* _Collected data_
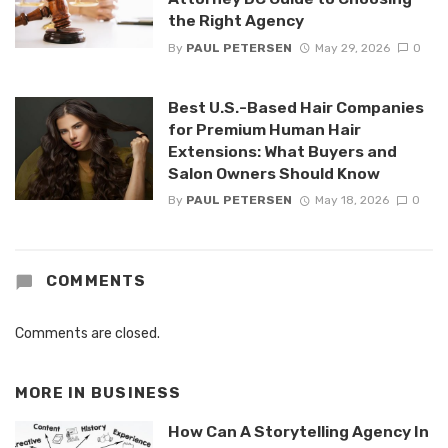
the Right Agency
By
PAUL PETERSEN
May 29, 2026
0
Best U.S.-Based Hair Companies
for Premium Human Hair
Extensions: What Buyers and
Salon Owners Should Know
By
PAUL PETERSEN
May 18, 2026
0
COMMENTS
Comments are closed.
MORE IN
BUSINESS
How Can A Storytelling Agency In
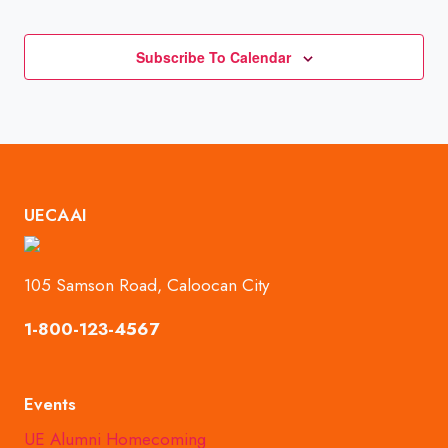
Events
Subscribe To Calendar
UECAAI
105 Samson Road, Caloocan City
1-800-123-4567
Events
UE Alumni Homecoming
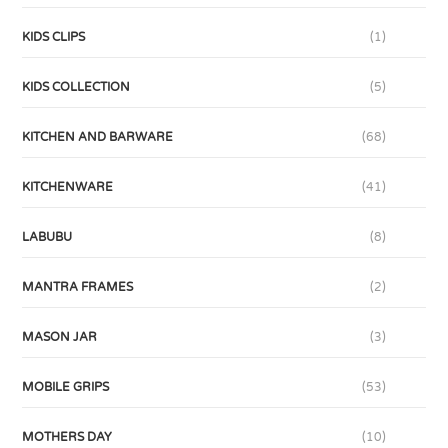
KIDS CLIPS
(1)
KIDS COLLECTION
(5)
KITCHEN AND BARWARE
(68)
KITCHENWARE
(41)
LABUBU
(8)
MANTRA FRAMES
(2)
MASON JAR
(3)
MOBILE GRIPS
(53)
MOTHERS DAY
(10)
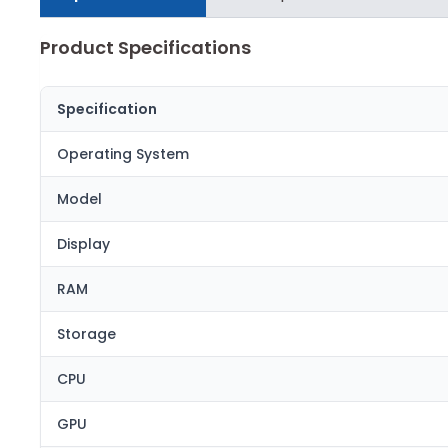
Product Specifications
Specification
Operating System
Model
Display
RAM
Storage
CPU
GPU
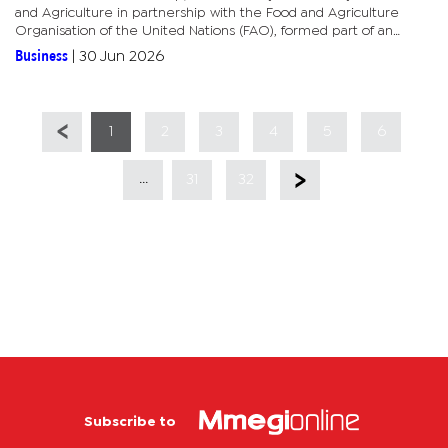
and Agriculture in partnership with the Food and Agriculture
Organisation of the United Nations (FAO), formed part of an
ongoing process to validate and strengthen the draft strategy
Business
|
30 Jun 2026
before...
1
2
3
4
5
6
...
31
32
Subscribe to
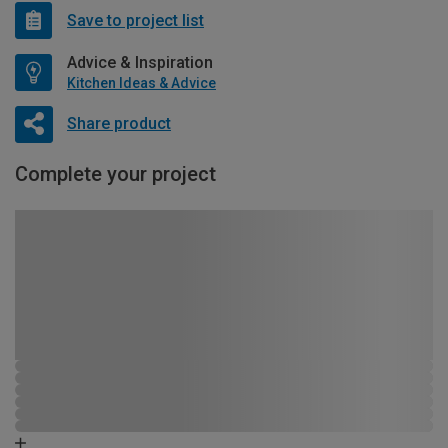
Save to project list
Advice & Inspiration
Kitchen Ideas & Advice
Share product
Complete your project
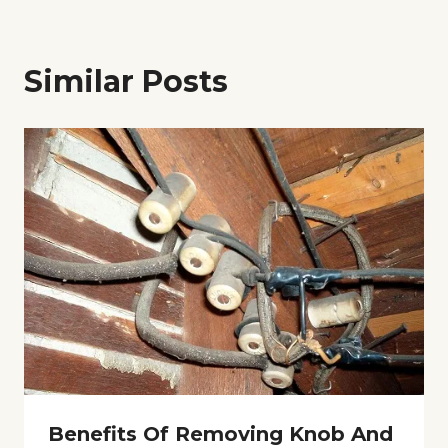
Similar Posts
Benefits Of Removing Knob And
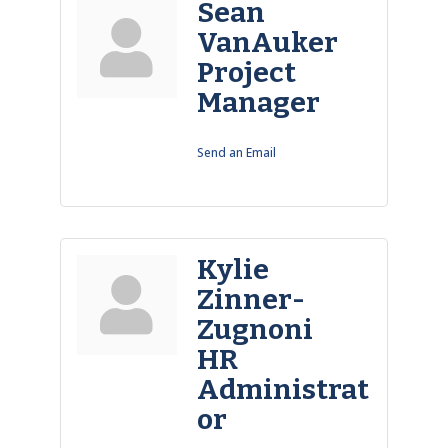
Sean
VanAuker
Project
Manager
Send an Email
Kylie
Zinner-
Zugnoni
HR
Administrat
or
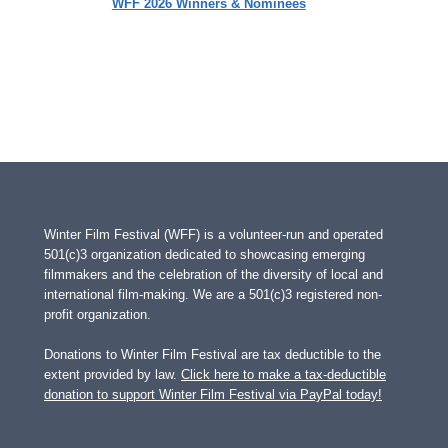
WFF 2026 Winners & Nominees
Winter Film Festival (WFF) is a volunteer-run and operated
501(c)3 organization dedicated to showcasing emerging
filmmakers and the celebration of the diversity of local and
international film-making. We are a 501(c)3 registered non-
profit organization.
Donations to Winter Film Festival are tax deductible to the
extent provided by law.
Click here to make a tax-deductible
donation to support Winter Film Festival via PayPal today!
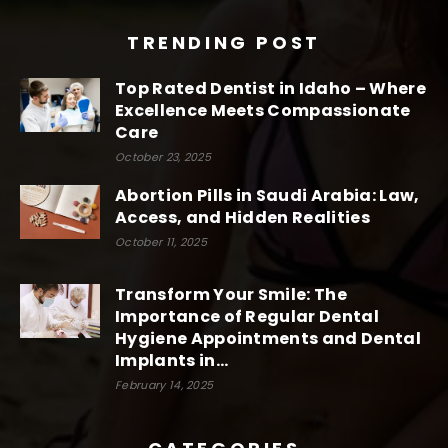
TRENDING POST
Top Rated Dentist in Idaho – Where
Excellence Meets Compassionate
Care
October 23, 2025
Abortion Pills in Saudi Arabia: Law,
Access, and Hidden Realities
October 11, 2025
Transform Your Smile: The
Importance of Regular Dental
Hygiene Appointments and Dental
Implants in...
February 14, 2025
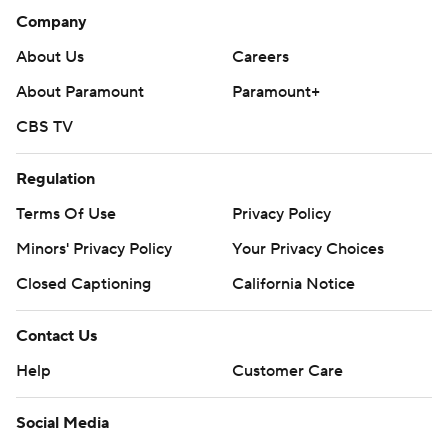
Company
About Us
Careers
About Paramount
Paramount+
CBS TV
Regulation
Terms Of Use
Privacy Policy
Minors' Privacy Policy
Your Privacy Choices
Closed Captioning
California Notice
Contact Us
Help
Customer Care
Social Media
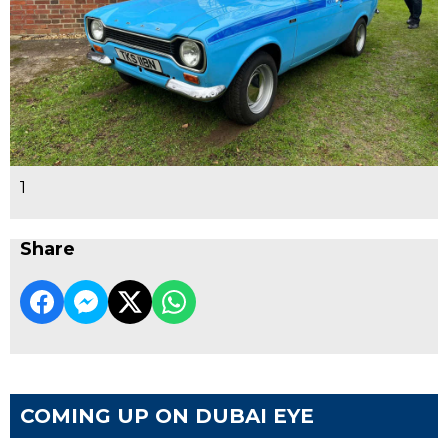
1
Share
COMING UP ON DUBAI EYE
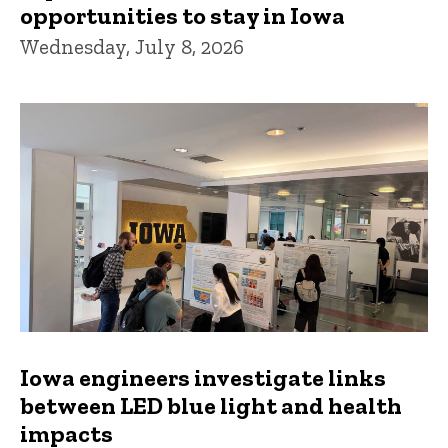
opportunities to stay in Iowa
Wednesday, July 8, 2026
Iowa engineers investigate links
between LED blue light and health
impacts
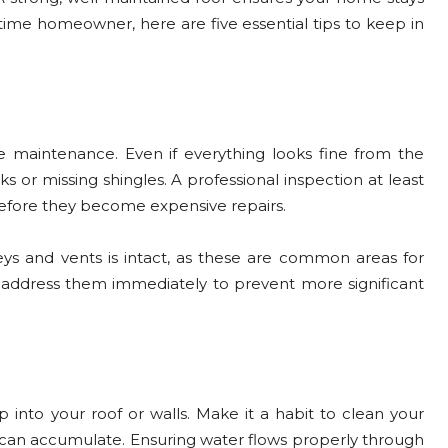
-time homeowner, here are five essential tips to keep in
 maintenance. Even if everything looks fine from the
s or missing shingles. A professional inspection at least
efore they become expensive repairs.
ys and vents is intact, as these are common areas for
, address them immediately to prevent more significant
nto your roof or walls. Make it a habit to clean your
es can accumulate. Ensuring water flows properly through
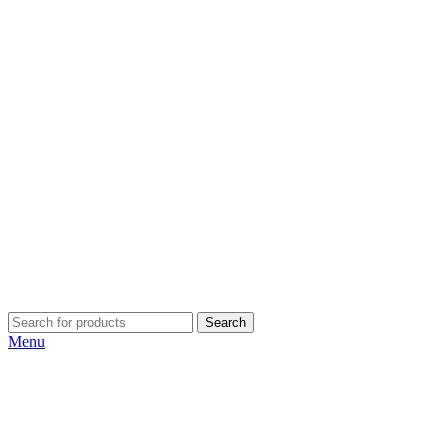
Search
Menu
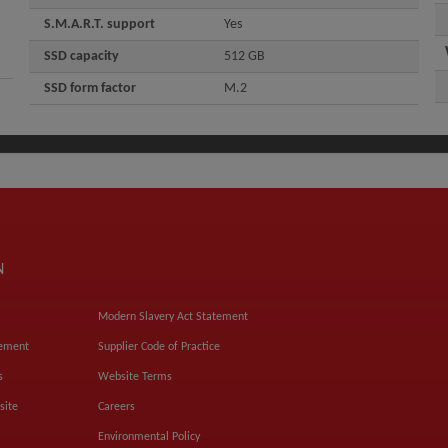
S.M.A.R.T. support
Yes
SSD capacity
512 GB
SSD form factor
M.2
N
Modern Slavery Act Statement
tement
Supplier Code of Practice
s
Website Terms
site
Careers
Environmental Policy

* _WHAT IS NEEDED_
Give back the data verbatim. The pictures are not part of the copy.

* _TASK SOLUTION_
the Right Agency
By
PAUL PETERSEN
May 29, 2026
0
Best U.S.-Based Hair Companies
for Premium Human Hair
Extensions: What Buyers and
Salon Owners Should Know
By
PAUL PETERSEN
May 18, 2026
0
COMMENTS
Comments are closed.
MORE IN
BUSINESS
How Can A Storytelling Agency In
Events
Subscribe To Calendar
UECAAI
105 Samson Road, Caloocan City
1-800-123-4567
Events
UE Alumni Homecoming
KIDS CLIPS
(1)
KIDS COLLECTION
(5)
KITCHEN AND BARWARE
(68)
KITCHENWARE
(41)
LABUBU
(8)
MANTRA FRAMES
(2)
MASON JAR
(3)
MOBILE GRIPS
(53)
MOTHERS DAY
(10)
Product Specifications
Specification
Operating System
Model
Display
RAM
Storage
CPU
GPU
and Agriculture in partnership with the Food and Agriculture
Organisation of the United Nations (FAO), formed part of an
ongoing process to validate and strengthen the draft strategy
Business
|
30 Jun 2026
before...
1
2
3
4
5
6
...
31
32
Subscribe to
Save to project list
Advice & Inspiration
Kitchen Ideas & Advice
Share product
Complete your project
Similar Posts
Benefits Of Removing Knob And
Sean
VanAuker
Project
Manager
Send an Email
Kylie
Zinner-
Zugnoni
HR
Administrat
or
WFF 2026 Winners & Nominees
Winter Film Festival (WFF) is a volunteer-run and operated
501(c)3 organization dedicated to showcasing emerging
filmmakers and the celebration of the diversity of local and
international film-making. We are a 501(c)3 registered non-
profit organization.
Donations to Winter Film Festival are tax deductible to the
extent provided by law.
Click here to make a tax-deductible
donation to support Winter Film Festival via PayPal today!
TRENDING POST
Top Rated Dentist in Idaho – Where
Excellence Meets Compassionate
Care
October 23, 2025
Abortion Pills in Saudi Arabia: Law,
Access, and Hidden Realities
October 11, 2025
Transform Your Smile: The
Importance of Regular Dental
Hygiene Appointments and Dental
Implants in...
February 14, 2025
Company
About Us
Careers
About Paramount
Paramount+
CBS TV
Regulation
Terms Of Use
Privacy Policy
Minors' Privacy Policy
Your Privacy Choices
Closed Captioning
California Notice
Contact Us
Help
Customer Care
Social Media
1
Share
COMING UP ON DUBAI EYE
opportunities to stay in Iowa
Wednesday, July 8, 2026
Iowa engineers investigate links
between LED blue light and health
impacts
-time homeowner, here are five essential tips to keep in
 maintenance. Even if everything looks fine from the
s or missing shingles. A professional inspection at least
efore they become expensive repairs.
ys and vents is intact, as these are common areas for
, address them immediately to prevent more significant
nto your roof or walls. Make it a habit to clean your
es can accumulate. Ensuring water flows properly through
Search
Menu
S.M.A.R.T. support
Yes
SSD capacity
512 GB
SSD form factor
M.2
N
Modern Slavery Act Statement
tement
Supplier Code of Practice
s
Website Terms
site
Careers
Environmental Policy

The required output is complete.